Man hätte dieses Ergebnis nun als Signal für die Einigungsfähigkeit von Union und SPD nehmen können; als Zeichen des guten Willens, die seit mehr als vier Monaten währende Regierungsbildung nun endlich zu einem gütlichen Ende zu bringen. Weit gefehlt.
Nicht nur die SPD legte Wert darauf, die Einigung als parteipolitischen Erfolg darzustellen. Ähnlich kommentierte auch die Union das Ergebnis: Das zwischen CDU und CSU formulierte Regelwerk zur Migration habe sich durchgesetzt, sagte Fraktionschef Kauder. Mancher in der SPD habe den Nachzug von "Zigtausenden" zum Ziel gehabt. Das werde nicht kommen.

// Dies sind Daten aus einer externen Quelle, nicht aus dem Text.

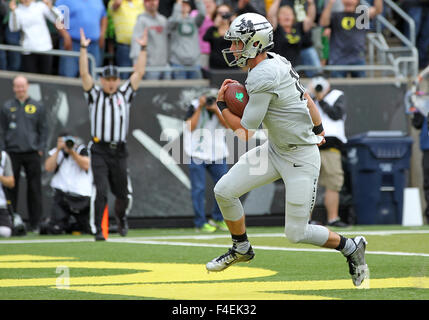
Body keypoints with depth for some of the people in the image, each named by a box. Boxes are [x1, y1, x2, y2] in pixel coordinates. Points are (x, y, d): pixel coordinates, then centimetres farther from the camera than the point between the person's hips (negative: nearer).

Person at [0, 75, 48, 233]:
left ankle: (35, 224, 5)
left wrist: (40, 148, -1)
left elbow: (44, 130, 10)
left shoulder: (38, 107, 9)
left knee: (34, 189, 1)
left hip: (32, 153, 0)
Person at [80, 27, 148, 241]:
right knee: (101, 191, -13)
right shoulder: (95, 95, 7)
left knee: (123, 194, 9)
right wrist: (83, 49, -12)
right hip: (99, 151, -3)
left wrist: (143, 49, 2)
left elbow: (139, 73, 8)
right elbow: (84, 73, -4)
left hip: (119, 152, 3)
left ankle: (120, 216, 39)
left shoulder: (124, 94, 13)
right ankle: (98, 229, -7)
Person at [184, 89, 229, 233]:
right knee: (199, 188, -6)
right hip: (197, 155, -4)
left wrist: (216, 110, -18)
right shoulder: (194, 107, -5)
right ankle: (200, 223, 1)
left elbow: (227, 124, -7)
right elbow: (190, 127, -15)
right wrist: (200, 108, -17)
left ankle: (218, 218, 19)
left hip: (217, 155, 4)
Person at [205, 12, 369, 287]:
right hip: (275, 150, 9)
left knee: (296, 233, -3)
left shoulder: (263, 77, -27)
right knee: (224, 191, 3)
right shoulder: (277, 62, 1)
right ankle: (241, 249, 25)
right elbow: (306, 97, 17)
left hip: (301, 159, -9)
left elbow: (245, 132, -21)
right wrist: (318, 129, 34)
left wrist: (222, 104, -5)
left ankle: (351, 247, 20)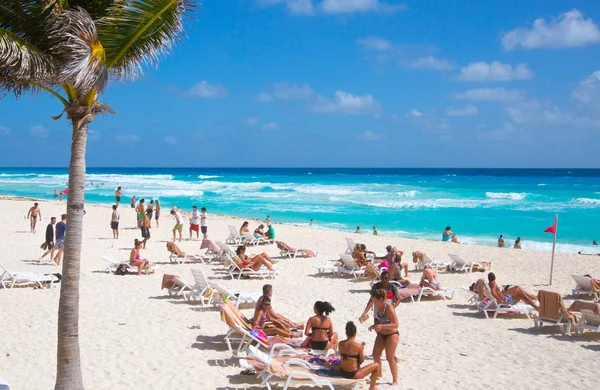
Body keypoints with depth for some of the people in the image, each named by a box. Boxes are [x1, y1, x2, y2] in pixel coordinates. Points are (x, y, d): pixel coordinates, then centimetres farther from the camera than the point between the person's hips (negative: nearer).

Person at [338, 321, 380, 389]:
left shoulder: (340, 344, -4)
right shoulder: (358, 346, -20)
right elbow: (362, 361, -8)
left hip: (342, 373, 6)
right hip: (353, 375, -6)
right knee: (377, 366, 9)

CSU-Generalsekretär Scheuer verkündete, der Familiennachzug für subsidiär Schutzbedürftige werde abgeschafft. Künftig gebe es für diese Gruppe "keinen generellen Anspruch mehr". CSU-Landesgruppenchef Alexander Dobrindt sprach von einem "zentralen Baustein zur weiteren Begrenzung der Zuwanderung".
Die unterschiedlichen Interpretationen von Verhandlungsergebnissen sind zwischen SPD und CSU nichts Neues. Schon nach den Sondierungen hatte die CSU behauptet, mit der Zielmarke von maximal 180 000 bis 220 000 Zuwanderern pro Jahr die von ihr geforderte Obergrenze durchgesetzt zu haben.

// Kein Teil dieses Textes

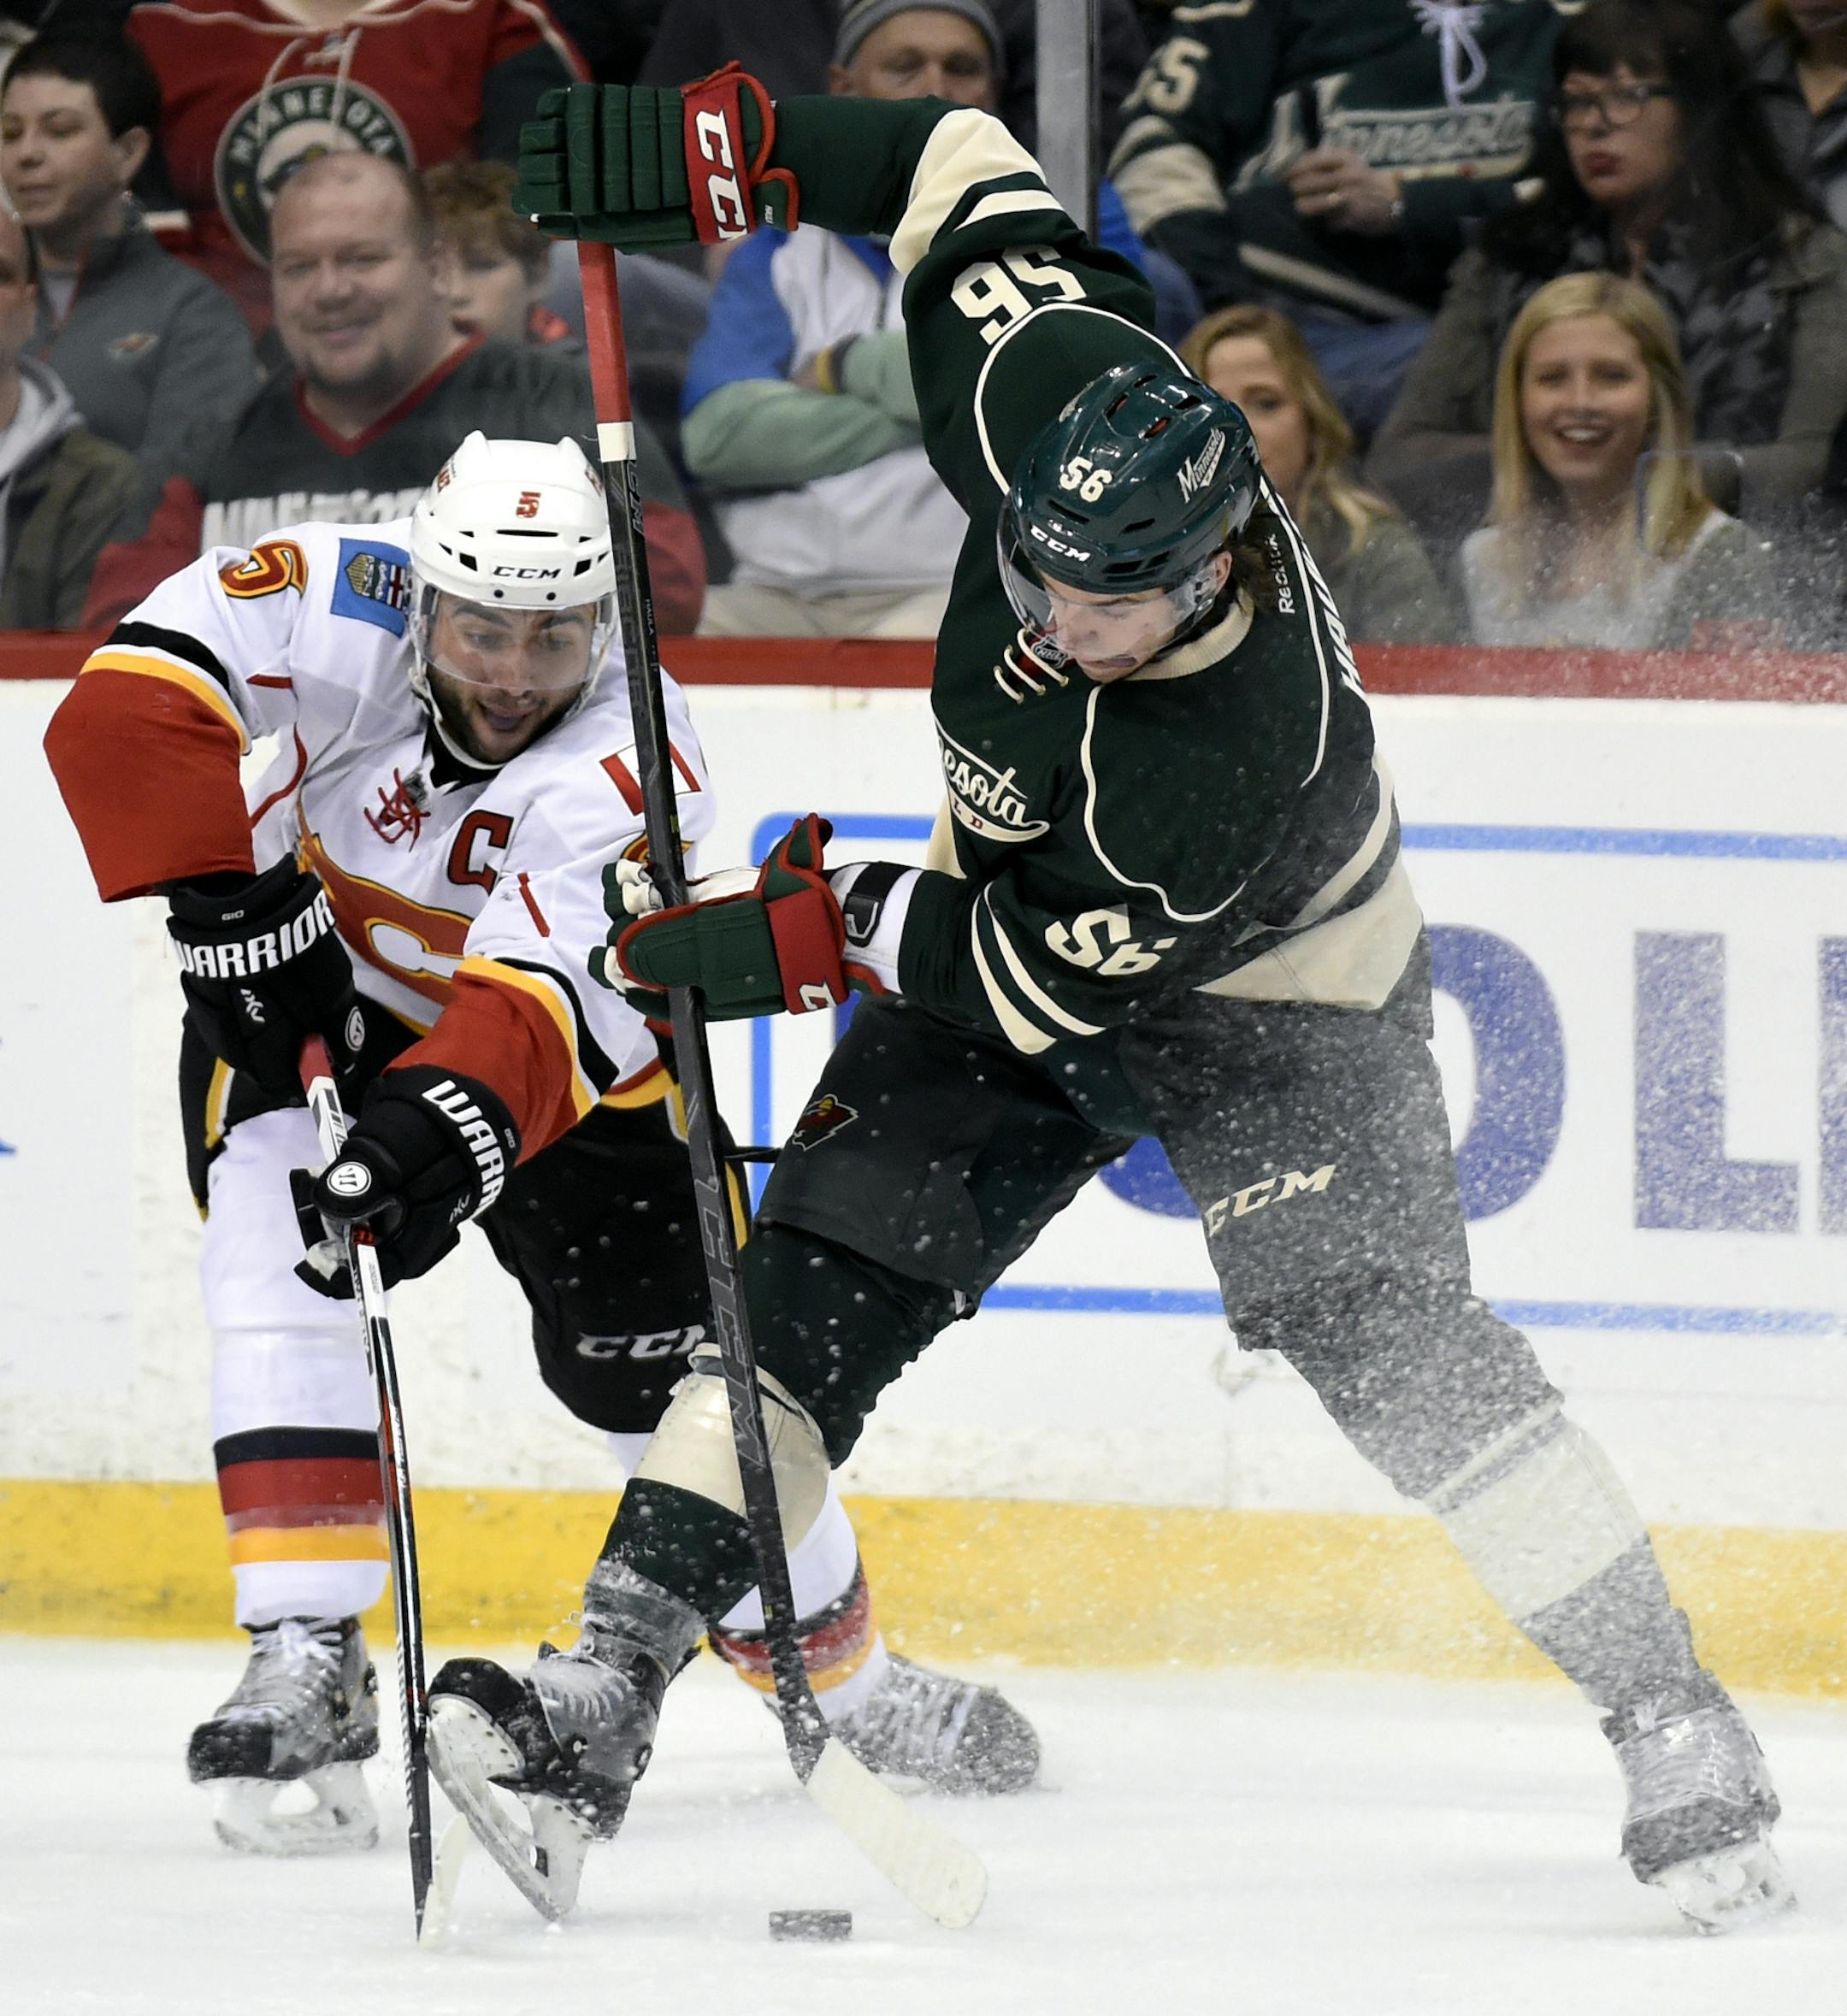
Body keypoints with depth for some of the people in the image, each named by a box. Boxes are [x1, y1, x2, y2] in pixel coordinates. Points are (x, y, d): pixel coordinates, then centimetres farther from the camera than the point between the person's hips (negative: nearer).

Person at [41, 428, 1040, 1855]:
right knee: (281, 1265, -26)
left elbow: (547, 988, -46)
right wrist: (231, 906, -36)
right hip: (308, 990, 0)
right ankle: (304, 1671, -26)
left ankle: (851, 1681, 27)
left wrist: (456, 1117, -64)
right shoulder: (347, 609, -28)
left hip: (570, 1056, 0)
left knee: (661, 1363, 2)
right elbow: (134, 704, -35)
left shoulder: (635, 765, -32)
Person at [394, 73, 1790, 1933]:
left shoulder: (1238, 759, -41)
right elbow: (963, 173, -13)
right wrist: (725, 139, -19)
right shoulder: (1060, 404, -28)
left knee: (1382, 1339, -17)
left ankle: (1674, 1730, -9)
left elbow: (1044, 975, -29)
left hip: (1269, 994, -6)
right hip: (1004, 906, 6)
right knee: (815, 1275, -4)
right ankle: (605, 1694, -7)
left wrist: (811, 937, -23)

Auch in der SPD unterschiedliche Deutungen
Die SPD hatte dem vehement widersprochen, unter anderem mit dem Argument, das Asylgrundrecht und die Verpflichtungen aus der Genfer Flüchtlingskonvention blieben von dieser Spanne unberührt - eine Wahrnehmung, die in der SPD begrenzt Anklang fand. Mehrere Redner auf dem Parteitag, unter ihnen Ralf Stegner, beklagten, dass die Genossen lieber den Deutungen des politischen Gegners Glauben schenkten als dem, was die eigenen Parteifreunde erläuterten.
Auch diesmal wartet auf die SPD-Spitzen allerhand Überzeugungsarbeit. Stegner selbst zeigte sich nach der Einigung am Dienstag weniger euphorisch als sein Parteichef. Der SPD-Vize sprach von einer "ersten Einigung" mit der Union. Zwar sieht auch Stegner damit die Vorgaben des SPD-Parteitags als erfüllt an. Zugleich räumte er ein: "Natürlich hätte sich die SPD weitergehende Regelungen gerade zugunsten von Kindern gewünscht, als sie insbesondere mit der CSU möglich waren."
Bemerkenswert auch die Bewertung von Fraktionsvize Eva Högl. Sie hatte unmittelbar nach der Einigung ihre Freude kundgetan. Im Laufe des Tages wurde dann aber auch in ihren Äußerungen immer deutlicher, dass die Frage der Härtefälle noch im parlamentarischen Verfahren geklärt werden müsse. Es sei darüber zu sprechen, ob man diese Regelung "nicht etwas weiter interpretieren kann". Im Ringen um die Zustimmung der eigenen Parteibasis bleibt somit das Prinzip Hoffnung ein besonders wichtiger Verbündeter der SPD-Spitze um Martin Schulz.